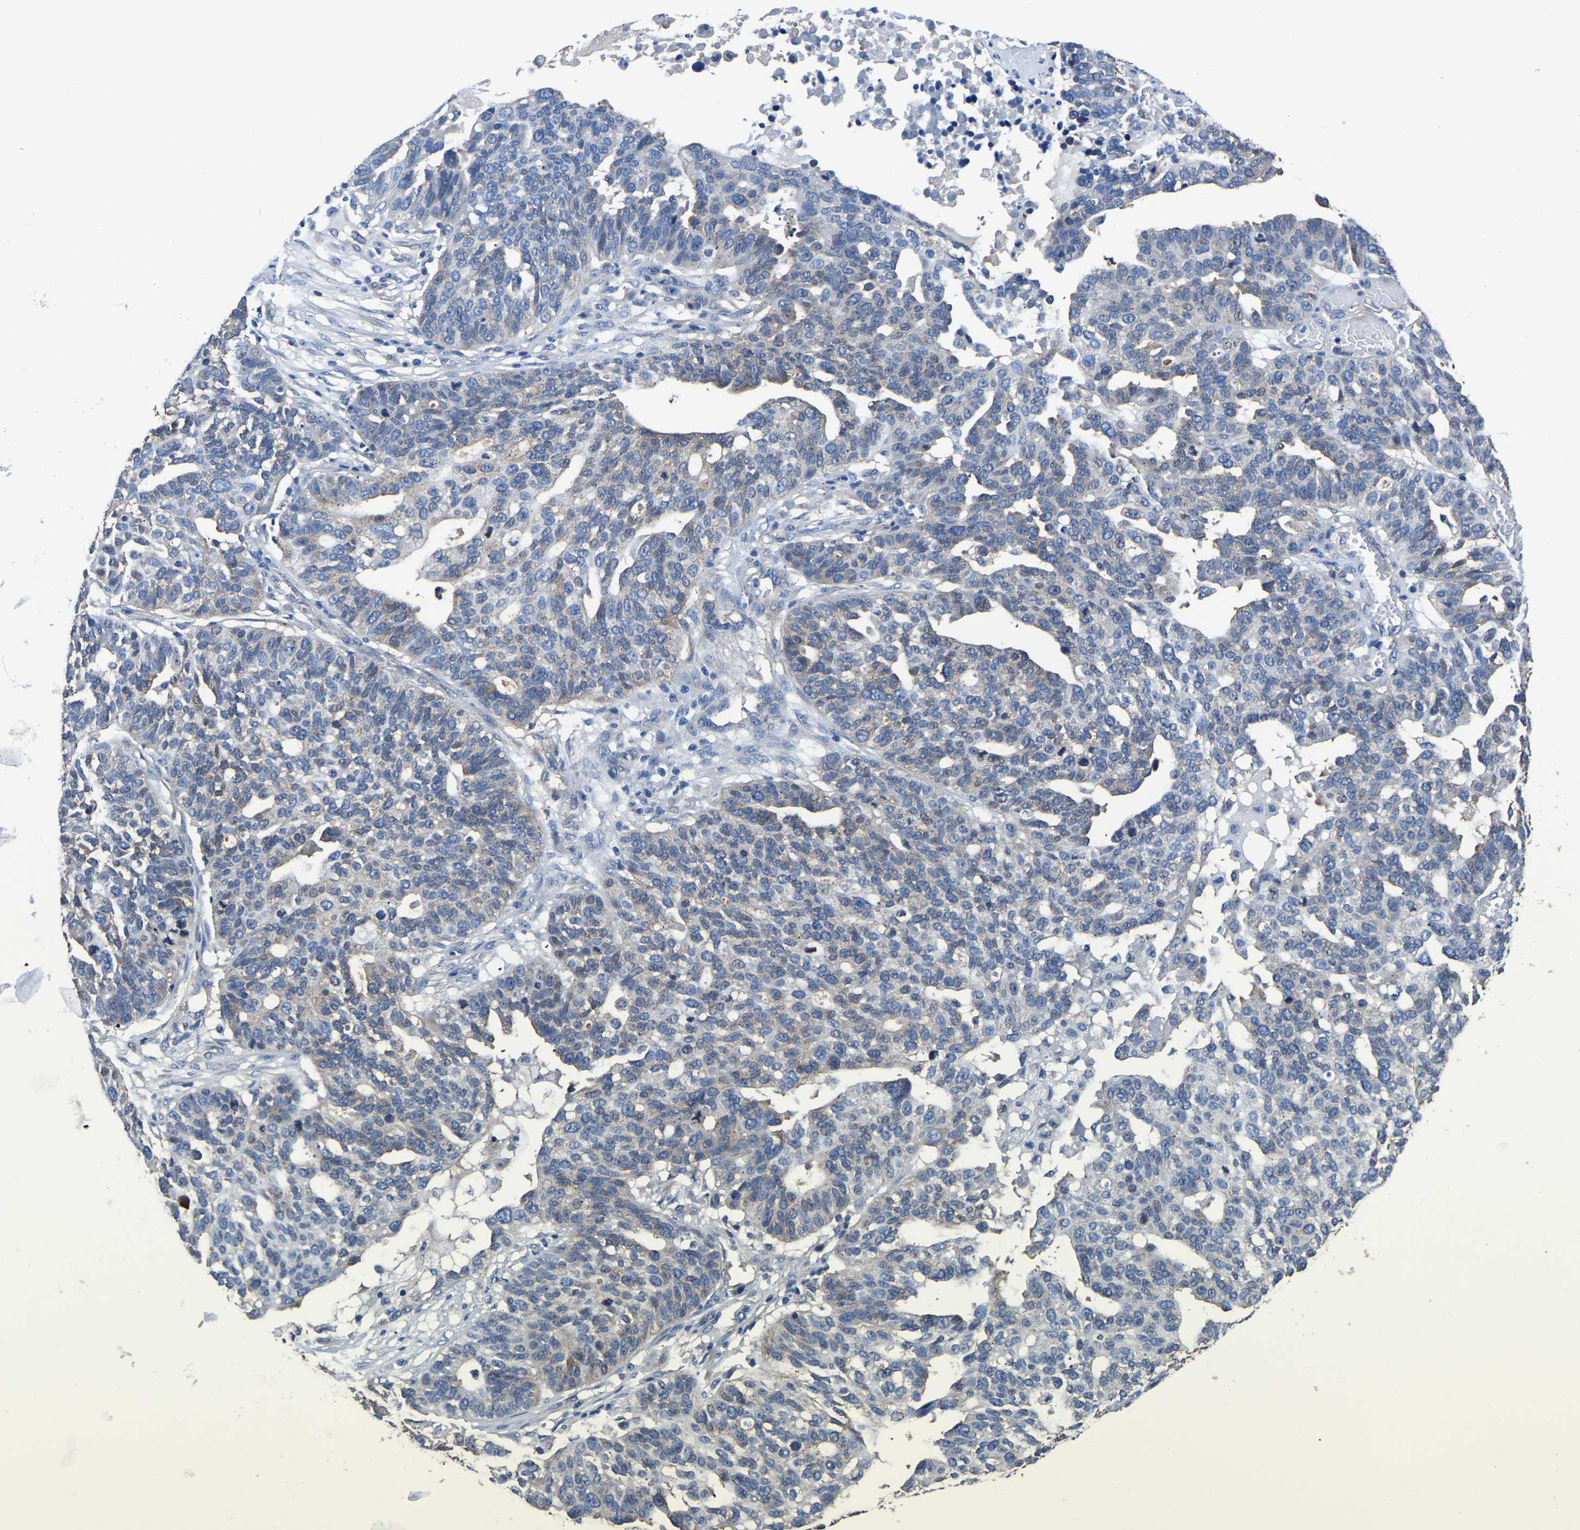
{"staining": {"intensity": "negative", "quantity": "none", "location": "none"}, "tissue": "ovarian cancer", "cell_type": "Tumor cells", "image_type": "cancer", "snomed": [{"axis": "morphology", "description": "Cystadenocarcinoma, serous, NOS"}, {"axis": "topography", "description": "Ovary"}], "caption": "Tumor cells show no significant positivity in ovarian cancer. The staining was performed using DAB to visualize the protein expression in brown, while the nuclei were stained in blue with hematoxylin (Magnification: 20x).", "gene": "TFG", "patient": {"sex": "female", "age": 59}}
--
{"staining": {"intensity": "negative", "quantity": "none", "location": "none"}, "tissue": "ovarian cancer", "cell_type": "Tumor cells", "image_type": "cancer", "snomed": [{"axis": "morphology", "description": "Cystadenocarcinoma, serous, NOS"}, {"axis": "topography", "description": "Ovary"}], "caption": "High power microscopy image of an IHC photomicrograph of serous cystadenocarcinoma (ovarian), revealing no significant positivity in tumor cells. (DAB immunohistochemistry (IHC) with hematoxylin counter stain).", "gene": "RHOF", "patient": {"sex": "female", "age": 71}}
---
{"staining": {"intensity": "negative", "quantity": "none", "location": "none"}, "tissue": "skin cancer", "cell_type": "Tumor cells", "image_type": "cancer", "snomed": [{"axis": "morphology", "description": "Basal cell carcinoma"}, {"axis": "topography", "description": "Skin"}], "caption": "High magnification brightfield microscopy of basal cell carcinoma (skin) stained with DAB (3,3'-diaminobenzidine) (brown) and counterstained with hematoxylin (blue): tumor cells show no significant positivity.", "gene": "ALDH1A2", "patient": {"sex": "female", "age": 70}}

> What you will do: Write out every line of the entries that holds the word "ovarian".

> Exercise solution:
{"staining": {"intensity": "negative", "quantity": "none", "location": "none"}, "tissue": "ovarian cancer", "cell_type": "Tumor cells", "image_type": "cancer", "snomed": [{"axis": "morphology", "description": "Cystadenocarcinoma, serous, NOS"}, {"axis": "topography", "description": "Ovary"}], "caption": "Tumor cells show no significant positivity in ovarian cancer. The staining was performed using DAB to visualize the protein expression in brown, while the nuclei were stained in blue with hematoxylin (Magnification: 20x).", "gene": "TFG", "patient": {"sex": "female", "age": 59}}
{"staining": {"intensity": "negative", "quantity": "none", "location": "none"}, "tissue": "ovarian cancer", "cell_type": "Tumor cells", "image_type": "cancer", "snomed": [{"axis": "morphology", "description": "Cystadenocarcinoma, serous, NOS"}, {"axis": "topography", "description": "Ovary"}], "caption": "High power microscopy image of an IHC photomicrograph of serous cystadenocarcinoma (ovarian), revealing no significant positivity in tumor cells. (DAB immunohistochemistry (IHC) with hematoxylin counter stain).", "gene": "RHOF", "patient": {"sex": "female", "age": 71}}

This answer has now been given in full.